Of course, truth in absolute is rarely pure and never simple. Political decisions can be complex, often hideously so.
They will seldom present straight choices. Rather they are an amalgam of competing pressures.
Such is the case with the current controversy over alcohol in Scotland.
The Scottish government is about to introduce a Bill to set minimum prices for drinks, calculated by volume of alcohol.
The measure is supported by health professionals who say it will force up the price for certain drinks commonly associated with alcohol problems.
This, they say, will have discernible benefits for Scotland's health.
Critics say the measure may be illegal or ineffective or insufficient - or a blend of all three.
Then there is a further aspect.
The Scotch whisky trade is seriously concerned that such a move would have drastic, unintended consequences for their business.
Their argument is that they have fought a prolonged battle over many years to prevent foreign countries from imposing discriminatory duty on Scotch in order to prop up home-grown products.
They say there are countries which will use the precedent set by minimum pricing in Scotland to impose punitive duties on whisky. This is disputed by Scottish ministers.
How about that illegality point? Critics point to a ruling by the European Court's Advocate General to the effect that minimum pricing with regard to tobacco violated competition law.
No, say Ministers. That applied in the particular circumstances of an individual case. They cite a wider statement by the EU Commissioner, Gunther Verheugen, responsible for enterprise and industry.
Replying to Labour MEP Catherine Stihler, the Commissioner said that member states were not prohibited from using minimum pricing to pursue health directives, provided the measure fell within other aspects of Community law such as the free movement of goods.
One might quibble whether that ruling applies to devolved sub-divisions of EU member states - but ministers interpret this as meaning that minimum pricing is legal, provided a balance is struck.
They intend to strike that balance.
Which brings us, as ever at Holyrood, back to arithmetic. Can ministers assemble a coalition of support for this measure - which forms part of a much wider attempt to transform Scotland's attitude to alcohol?
Right now, looks difficult. The Liberal Democrats are against minimum pricing, preferring other measures.
The Tories are also agin, opting for targeted duty increases on "problem drinks". It will be noted that this would involve action at a UK level, not in Scotland.
The Scottish Parliament has no control over duty.
Which leaves Labour. Over the weekend, they again demanded sight of the legal advice upon which ministers base their insistence that their initiative doesn't breach the law.
Further, they want more evidence that the measure would be effective.
Failing these, they say they remain unconvinced by the measure.

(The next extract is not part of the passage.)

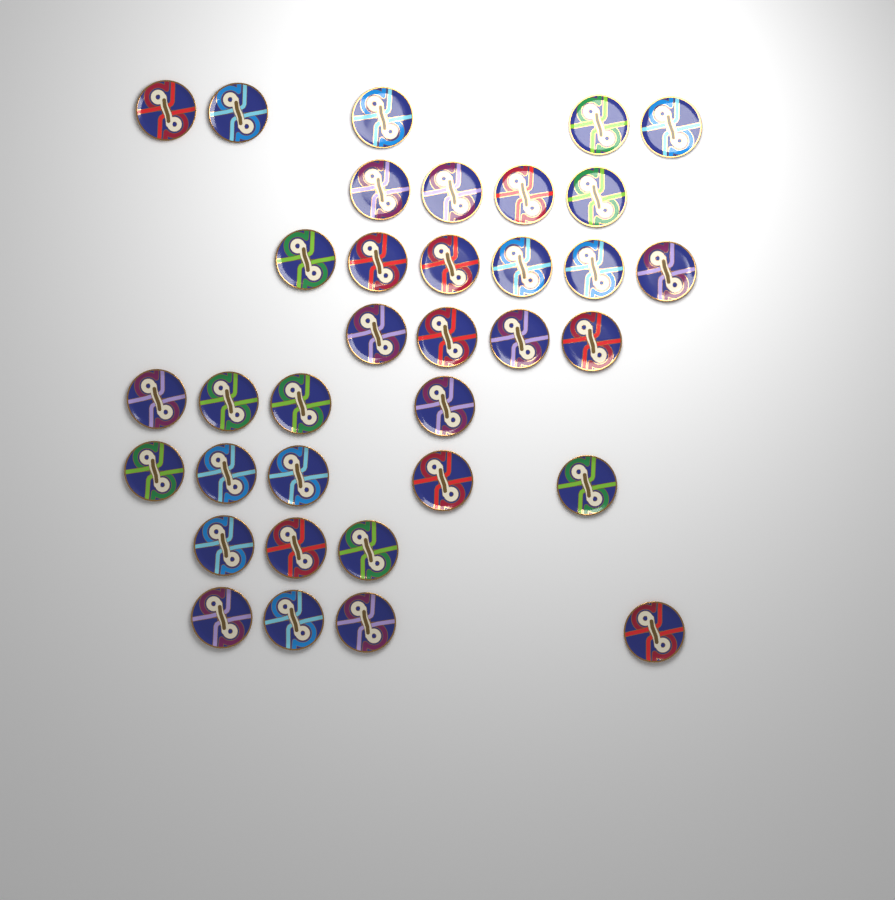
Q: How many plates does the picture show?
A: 35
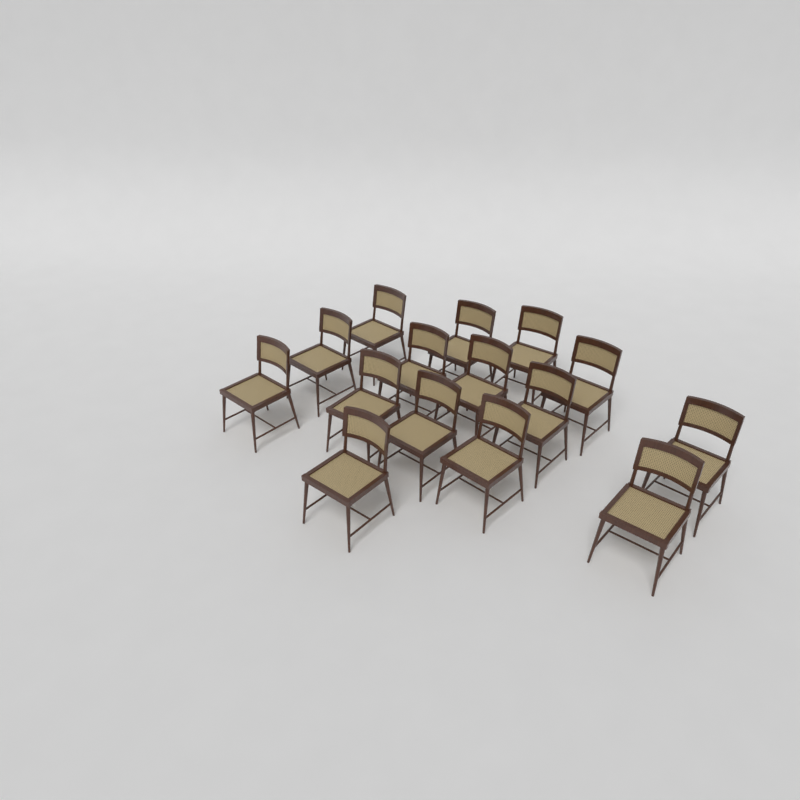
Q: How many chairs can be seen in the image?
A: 15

They back other initiatives - such as the Challenge 21 programme under which licence holders would be obliged to seek ID from anyone seeking to buy drink who appears to be under the age of 21.

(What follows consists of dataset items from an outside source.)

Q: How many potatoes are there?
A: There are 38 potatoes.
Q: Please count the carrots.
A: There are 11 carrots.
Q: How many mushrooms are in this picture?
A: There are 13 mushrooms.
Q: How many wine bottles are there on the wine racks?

Eighteen would remain the legal age for alcohol purchase.
Ministers say they are more than open to considering other ideas. They point out that their bill involves much more than minimum pricing.
There will be new constraints on the display and marketing of alcohol in off-sales premises. There will be curbs on heavy discount promotions.

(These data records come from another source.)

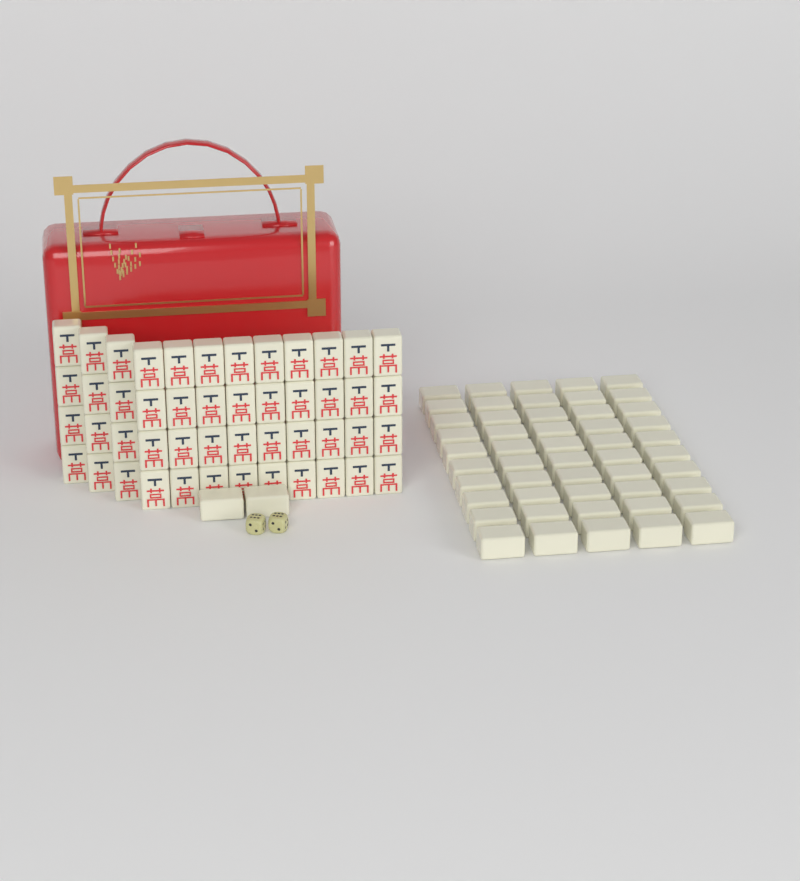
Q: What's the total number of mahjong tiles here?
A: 100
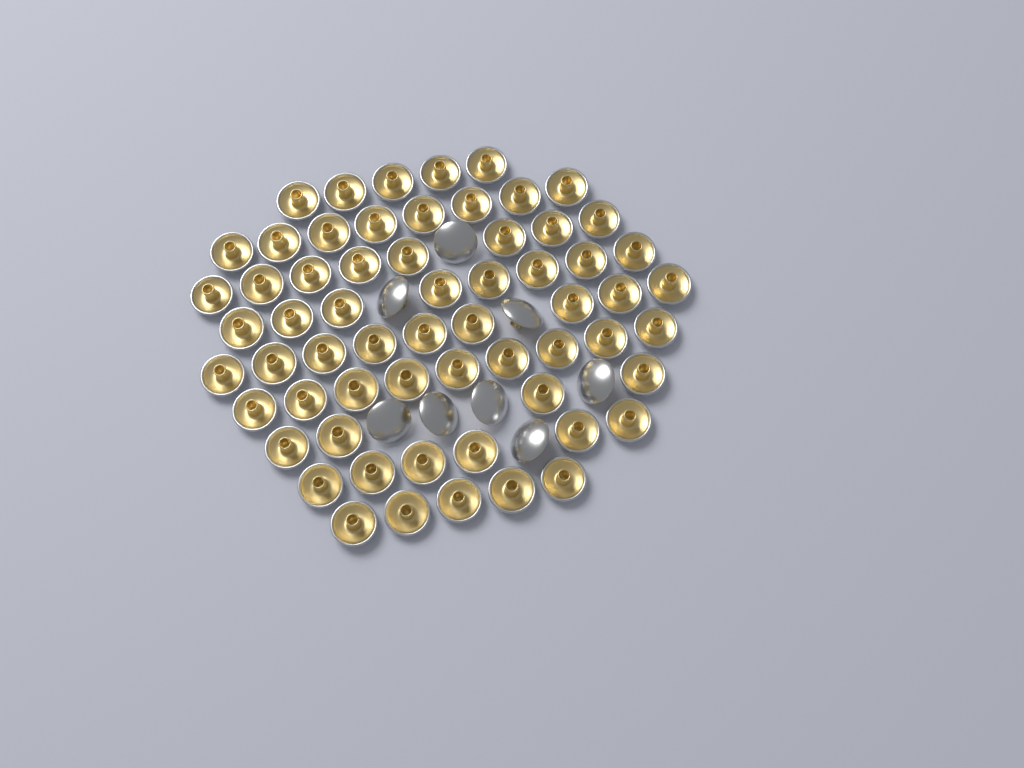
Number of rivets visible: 70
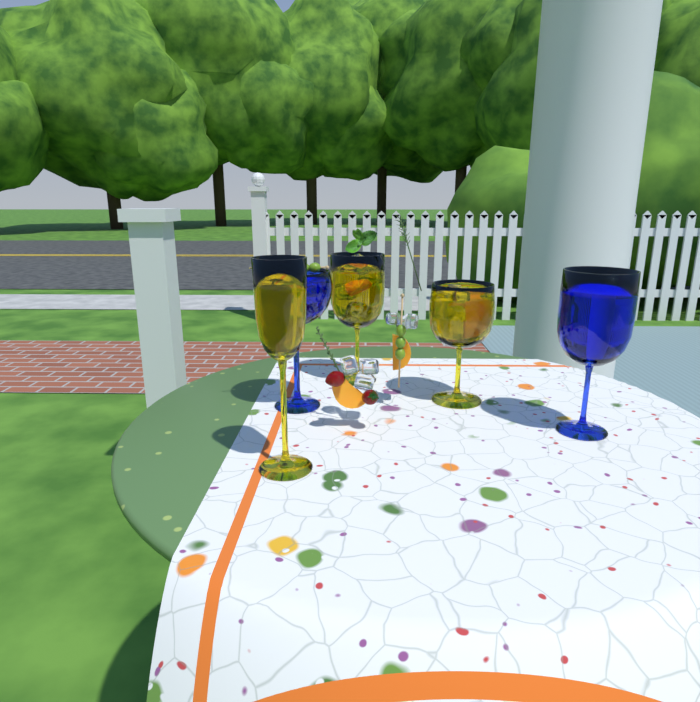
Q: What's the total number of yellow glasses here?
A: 3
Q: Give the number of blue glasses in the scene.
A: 2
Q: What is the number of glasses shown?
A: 5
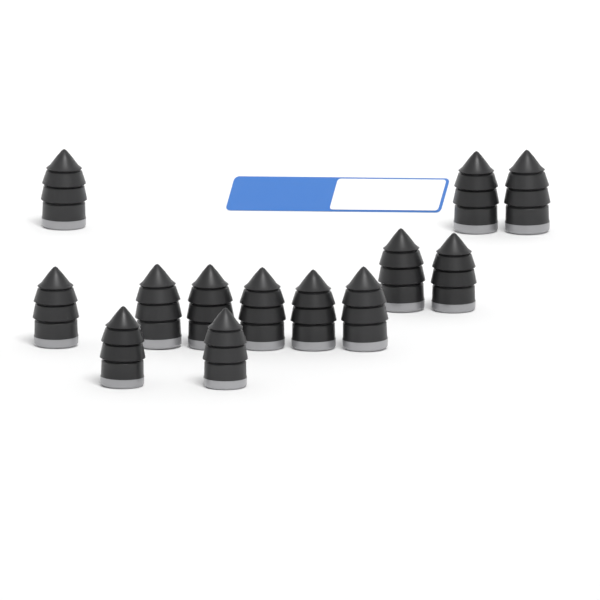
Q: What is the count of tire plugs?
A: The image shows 13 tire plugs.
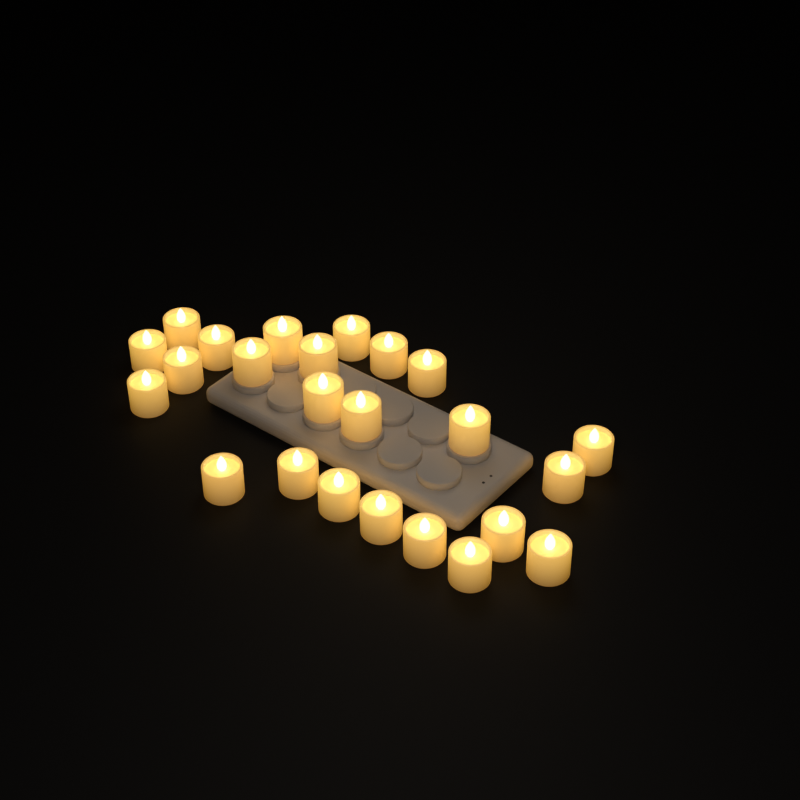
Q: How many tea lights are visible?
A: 24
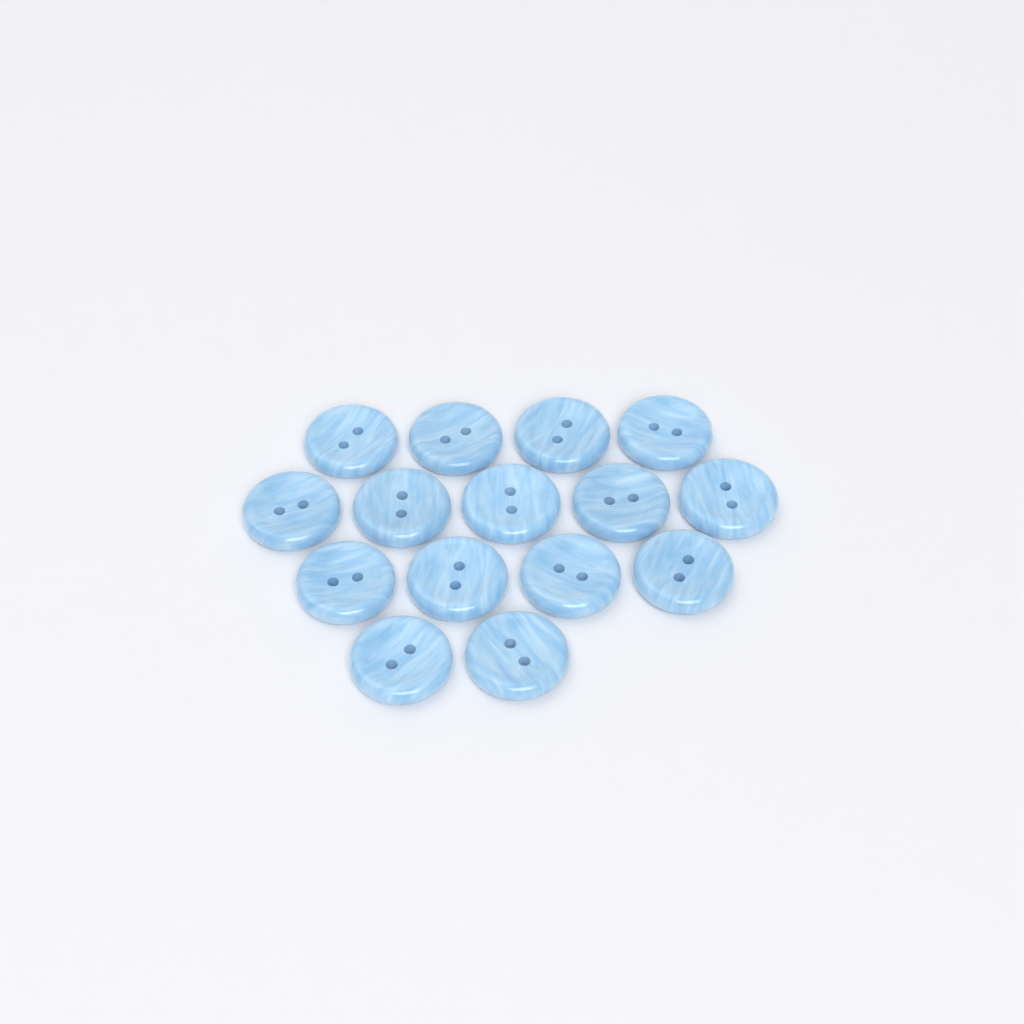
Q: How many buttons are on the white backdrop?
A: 15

Police forces will be able to request consideration of increasing the off-sales legal age to 21 in areas where there are substantial alcohol problems.
That is a diluted version of the original plan: proof, say ministers, that they are open to discussion.
But minimum pricing remains the big controversy - and will feature in the bill when it is published in mid-November.
Following that, the debate will intensify. Rarely pure, never simple.